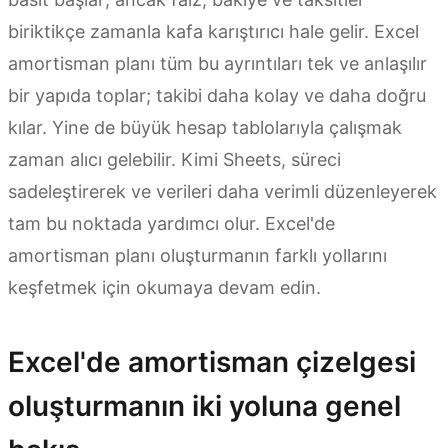
biriktikçe zamanla kafa karıştırıcı hale gelir. Excel
amortisman planı tüm bu ayrıntıları tek ve anlaşılır
bir yapıda toplar; takibi daha kolay ve daha doğru
kılar. Yine de büyük hesap tablolarıyla çalışmak
zaman alıcı gelebilir. Kimi Sheets, süreci
sadeleştirerek ve verileri daha verimli düzenleyerek
tam bu noktada yardımcı olur. Excel'de
amortisman planı oluşturmanın farklı yollarını
keşfetmek için okumaya devam edin.
Excel'de amortisman çizelgesi
oluşturmanın iki yoluna genel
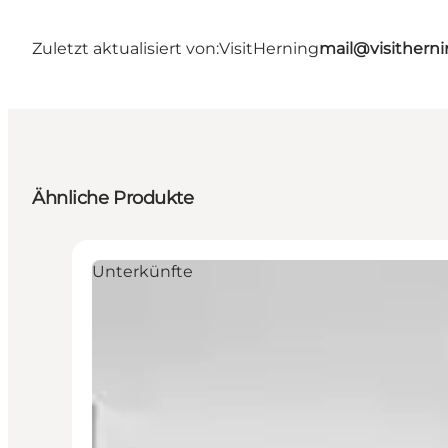
Zuletzt aktualisiert von:
VisitHerning
mail@visithern
Ähnliche Produkte
Unterkünfte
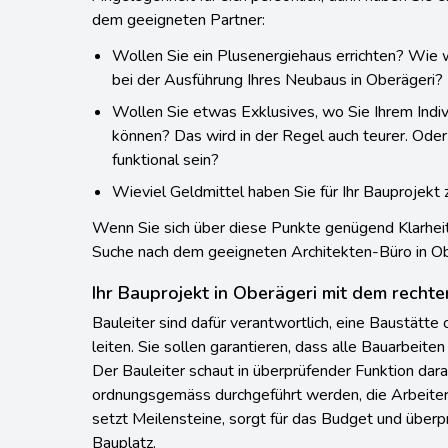
Angelegenheit für sich persönlich, dann haben Sie e
dem geeigneten Partner:
Wollen Sie ein Plusenergiehaus errichten? Wie w
bei der Ausführung Ihres Neubaus in Oberägeri?
Wollen Sie etwas Exklusives, wo Sie Ihrem Indi
können? Das wird in der Regel auch teurer. Oder
funktional sein?
Wieviel Geldmittel haben Sie für Ihr Bauprojekt
Wenn Sie sich über diese Punkte genügend Klarheit 
Suche nach dem geeigneten Architekten-Büro in Ob
Ihr Bauprojekt in Oberägeri mit dem rechte
Bauleiter sind dafür verantwortlich, eine Baustätte 
leiten. Sie sollen garantieren, dass alle Bauarbeiten
Der Bauleiter schaut in überprüfender Funktion dar
ordnungsgemäss durchgeführt werden, die Arbeiter 
setzt Meilensteine, sorgt für das Budget und überpr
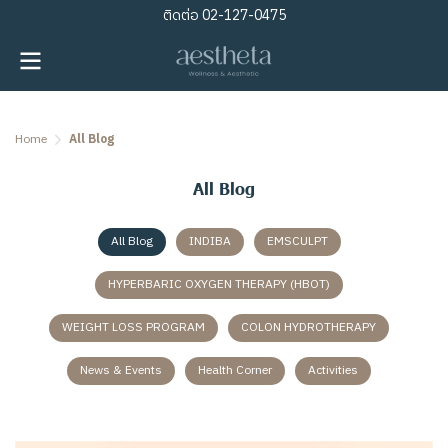
ติดต่อ
02-127-0475
Home
All Blog
All Blog
All Blog
INDIBA
EMSCULPT
HYPERBARIC OXYGEN THERAPY (HBOT)
WEIGHT LOSS PROGRAM
COLON HYDROTHERAPY
News & Events
Health Corner
Activities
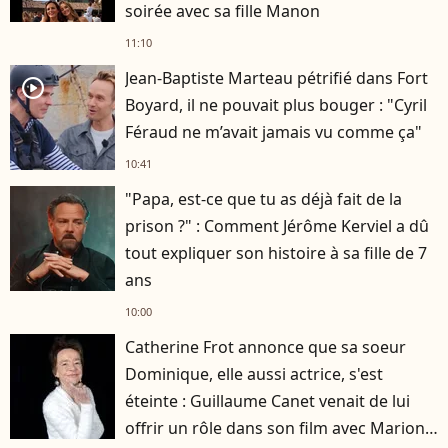
soirée avec sa fille Manon
11:10
Jean-Baptiste Marteau pétrifié dans Fort
player2
Boyard, il ne pouvait plus bouger : "Cyril
Féraud ne m’avait jamais vu comme ça"
10:41
"Papa, est-ce que tu as déjà fait de la
prison ?" : Comment Jérôme Kerviel a dû
tout expliquer son histoire à sa fille de 7
ans
10:00
Catherine Frot annonce que sa soeur
Dominique, elle aussi actrice, s'est
éteinte : Guillaume Canet venait de lui
offrir un rôle dans son film avec Marion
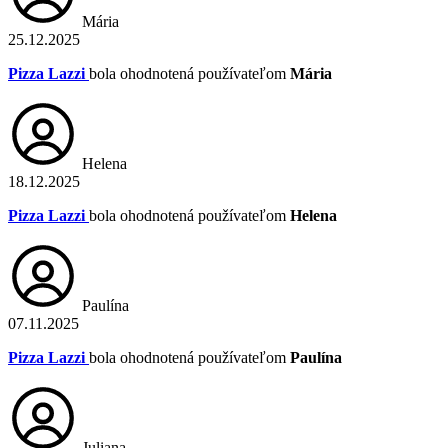
Mária
25.12.2025
Pizza Lazzi
bola ohodnotená používateľom
Mária
Helena
18.12.2025
Pizza Lazzi
bola ohodnotená používateľom
Helena
Paulína
07.11.2025
Pizza Lazzi
bola ohodnotená používateľom
Paulína
Juliana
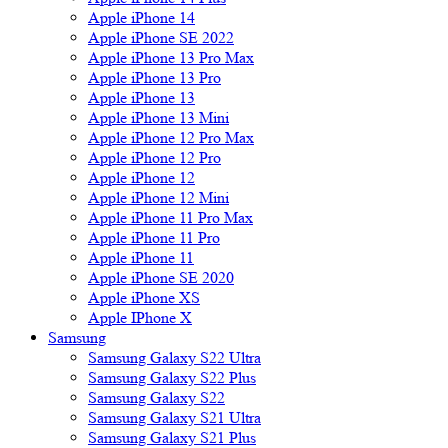
Apple iPhone 14
Apple iPhone SE 2022
Apple iPhone 13 Pro Max
Apple iPhone 13 Pro
Apple iPhone 13
Apple iPhone 13 Mini
Apple iPhone 12 Pro Max
Apple iPhone 12 Pro
Apple iPhone 12
Apple iPhone 12 Mini
Apple iPhone 11 Pro Max
Apple iPhone 11 Pro
Apple iPhone 11
Apple iPhone SE 2020
Apple iPhone XS
Apple IPhone X
Samsung
Samsung Galaxy S22 Ultra
Samsung Galaxy S22 Plus
Samsung Galaxy S22
Samsung Galaxy S21 Ultra
Samsung Galaxy S21 Plus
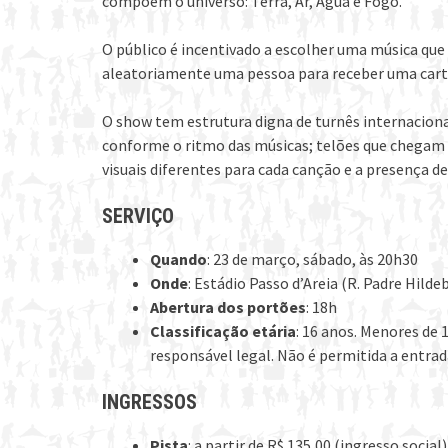
compõem o universo: Terra, Ar, Água e Fogo.
O público é incentivado a escolher uma música que 
aleatoriamente uma pessoa para receber uma carta
O show tem estrutura digna de turnês internaciona
conforme o ritmo das músicas; telões que chegam 
visuais diferentes para cada canção e a presença d
SERVIÇO
Quando
: 23 de março, sábado, às 20h30
Onde
: Estádio Passo d’Areia (R. Padre Hilde
Abertura dos portões
: 18h
Classificação etária
: 16 anos. Menores de
responsável legal. Não é permitida a entrad
INGRESSOS
Pista
: a partir de R$ 135,00 (ingresso social)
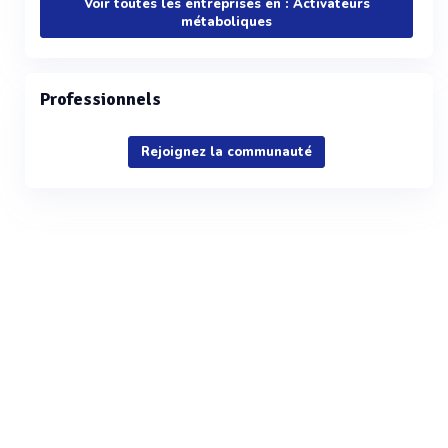
Voir toutes les entreprises en : Activateurs
métaboliques
Professionnels
Rejoignez la communauté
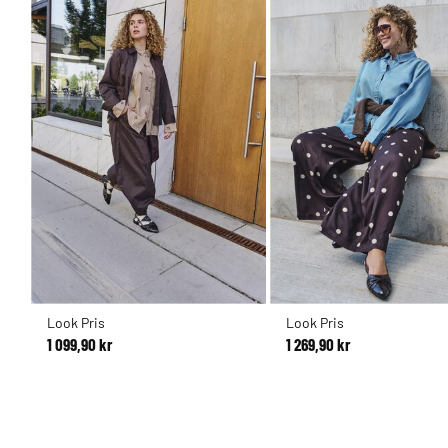
Look Pris
Look Pris
1 099,90 kr
1 269,90 kr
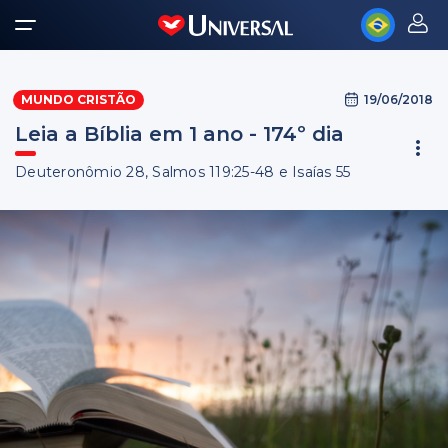
19/06/2018
MUNDO CRISTÃO
Leia a Bíblia em 1 ano - 174º dia
Deuteronômio 28, Salmos 119:25-48 e Isaías 55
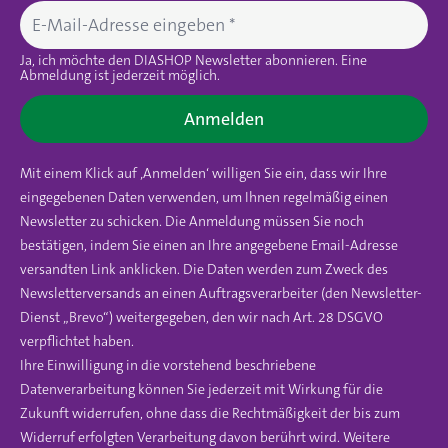
Ja, ich möchte den DIASHOP Newsletter abonnieren. Eine
Abmeldung ist jederzeit möglich.
Anmelden
Mit einem Klick auf ‚Anmelden‘ willigen Sie ein, dass wir Ihre
eingegebenen Daten verwenden, um Ihnen regelmäßig einen
Newsletter zu schicken. Die Anmeldung müssen Sie noch
bestätigen, indem Sie einen an Ihre angegebene Email-Adresse
versandten Link anklicken. Die Daten werden zum Zweck des
Newsletterversands an einen Auftragsverarbeiter (den Newsletter-
Dienst „Brevo“) weitergegeben, den wir nach Art. 28 DSGVO
verpflichtet haben.
Ihre Einwilligung in die vorstehend beschriebene
Datenverarbeitung können Sie jederzeit mit Wirkung für die
Zukunft widerrufen, ohne dass die Rechtmäßigkeit der bis zum
Widerruf erfolgten Verarbeitung davon berührt wird. Weitere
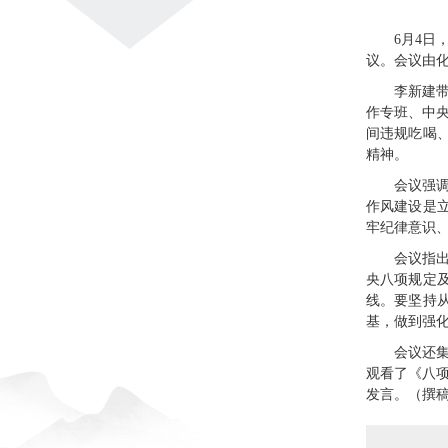
6月4日
议。会议由
李新建
作专班、中
间违规吃喝
精神。
会议强
作风建设是
牢纪律意识
会议指
央八项规定
线。要坚持
基，做到强
会议还
观看了《八
发言。（撰稿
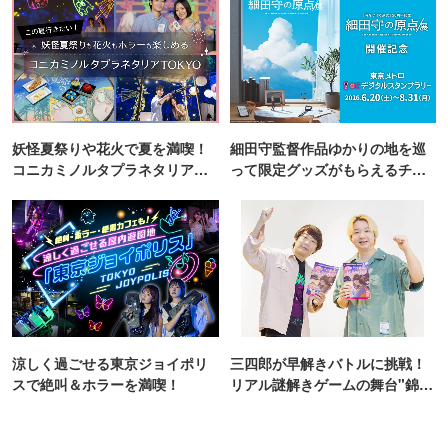
妖怪夏祭りや花火で夏を満喫！
細田守監督作品ゆかりの地を巡
コニカミノルタプラネタリア
って限定グッズがもらえるチャ
TOKYO
ンス！
涼しく過ごせる東京ジョイポリ
三四郎が早解きバトルに挑戦！
スで絶叫＆ホラーを満喫！
リアル謎解きゲームの舞台"錦糸
町PARCO・楽天地"を巡る！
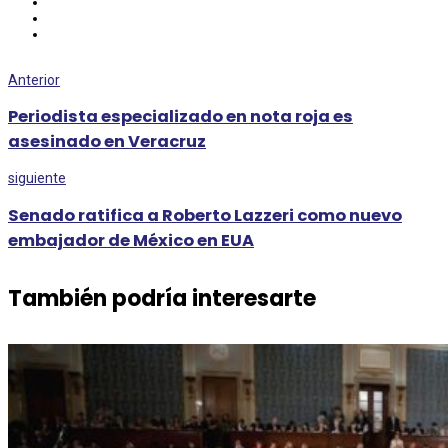
Anterior
Periodista especializado en nota roja es
asesinado en Veracruz
siguiente
Senado ratifica a Roberto Lazzeri como nuevo
embajador de México en EUA
También podría interesarte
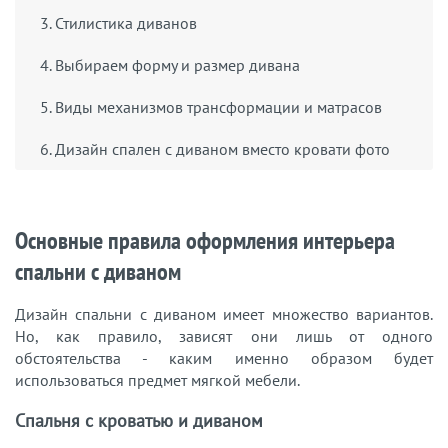
3. Стилистика диванов
4. Выбираем форму и размер дивана
5. Виды механизмов трансформации и матрасов
6. Дизайн спален с диваном вместо кровати фото
Основные правила оформления интерьера
спальни с диваном
Дизайн спальни с диваном имеет множество вариантов.
Но, как правило, зависят они лишь от одного
обстоятельства - каким именно образом будет
использоваться предмет мягкой мебели.
Спальня с кроватью и диваном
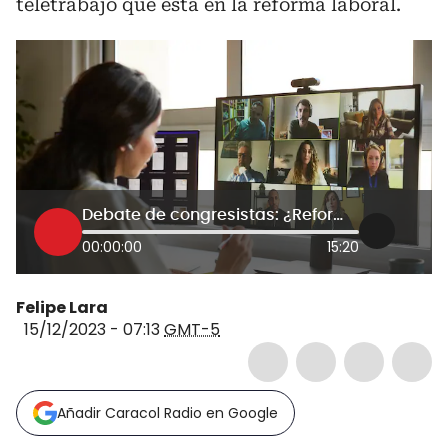
teletrabajo que está en la reforma laboral.
Debate de congresistas: ¿Reforma laboral mejora condiciones del teletrabajo en Colombia?
00:00:00
15:20
Felipe Lara
15/12/2023 - 07:13
GMT-5
Añadir Caracol Radio en Google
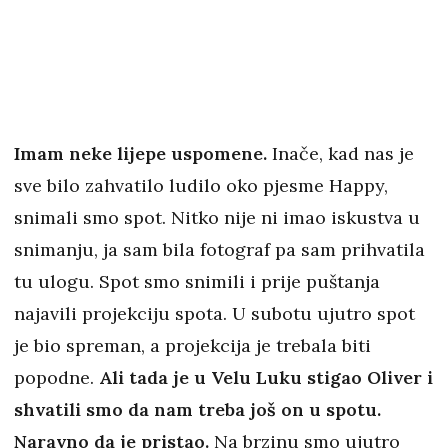
Imam neke lijepe uspomene.
Inače, kad nas je
sve bilo zahvatilo ludilo oko pjesme Happy,
snimali smo spot. Nitko nije ni imao iskustva u
snimanju, ja sam bila fotograf pa sam prihvatila
tu ulogu. Spot smo snimili i prije puštanja
najavili projekciju spota. U subotu ujutro spot
je bio spreman, a projekcija je trebala biti
popodne.
Ali tada je u Velu Luku stigao Oliver i
shvatili smo da nam treba još on u spotu.
Naravno da je pristao.
Na brzinu smo ujutro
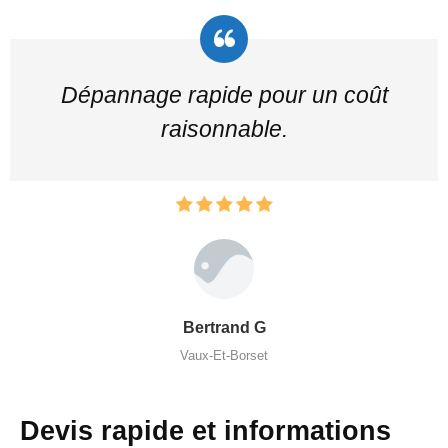
Dépannage rapide pour un coût
raisonnable.
Bertrand G
Vaux-Et-Borset
Devis rapide et informations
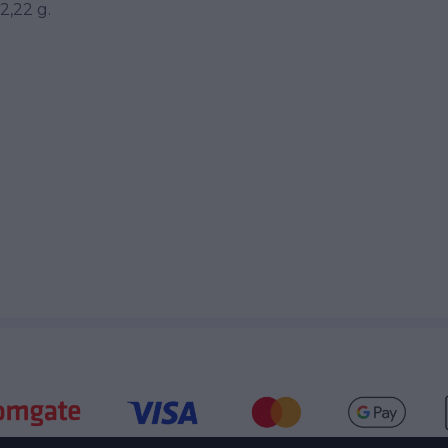
2,22 g.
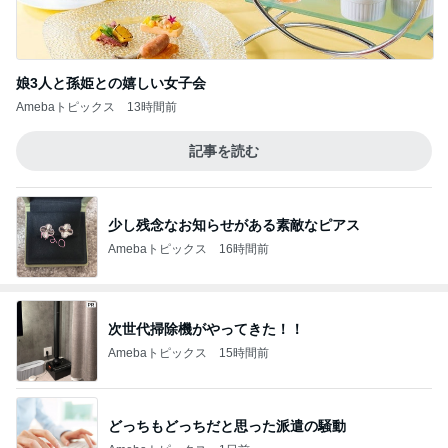
娘3人と孫姫との嬉しい女子会
Amebaトピックス
13時間前
記事を読む
少し残念なお知らせがある素敵なピアス
Amebaトピックス
16時間前
次世代掃除機がやってきた！！
Amebaトピックス
15時間前
どっちもどっちだと思った派遣の騒動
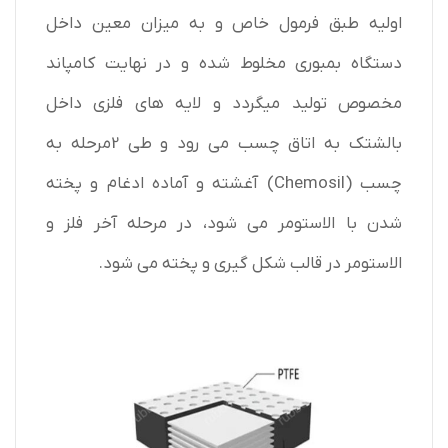
اولیه طبق فرمول خاص و به میزان معین داخل
دستگاه بمبوری مخلوط شده و در نهایت کامپاند
مخصوص تولید میگردد و لایه های فلزی داخل
بالشتک به اتاق چسب می رود و طی 2مرحله به
چسب (Chemosil) آغشته و آماده ادغام و پخته
شدن با الاستومر می شود، در مرحله آخر فلز و
الاستومر در قالب شکل گیری و پخته می شود.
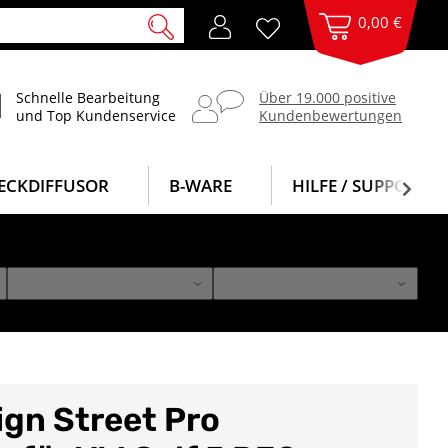
0,00 €
Schnelle Bearbeitung
Über 19.000 positive
und Top Kundenservice
Kundenbewertungen
ECKDIFFUSOR
B-WARE
HILFE / SUPPORT
gn Street Pro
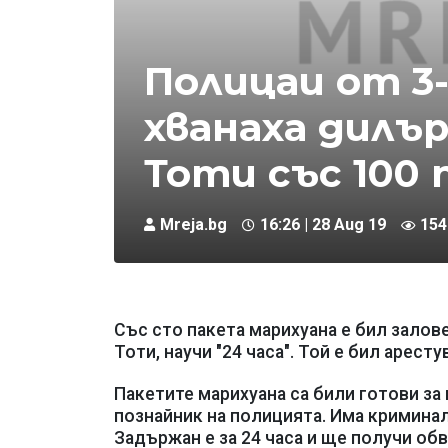
Полицаи от 3
хванаха дилър
Тоти със 100
Mreja.bg
16:26 | 28 Aug 19
154
Със сто пакета марихуана е бил залов
Тоти, научи "24 часа". Той е бил арест
Пакетите марихуана са били готови за 
познайник на полицията. Има криминал
Задържан е за 24 часа и ще получи об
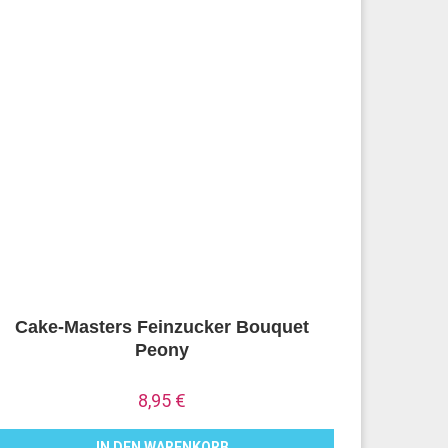
Cake-Masters Feinzucker Bouquet
Peony
8,95
€
IN DEN WARENKORB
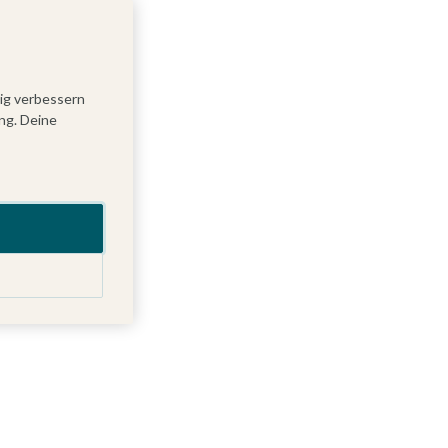
tig verbessern
ng. Deine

**Goal of the exercise**
If a line of the data contains the word "nach", it should be counted; state the total and nothing more.

**Your response**
2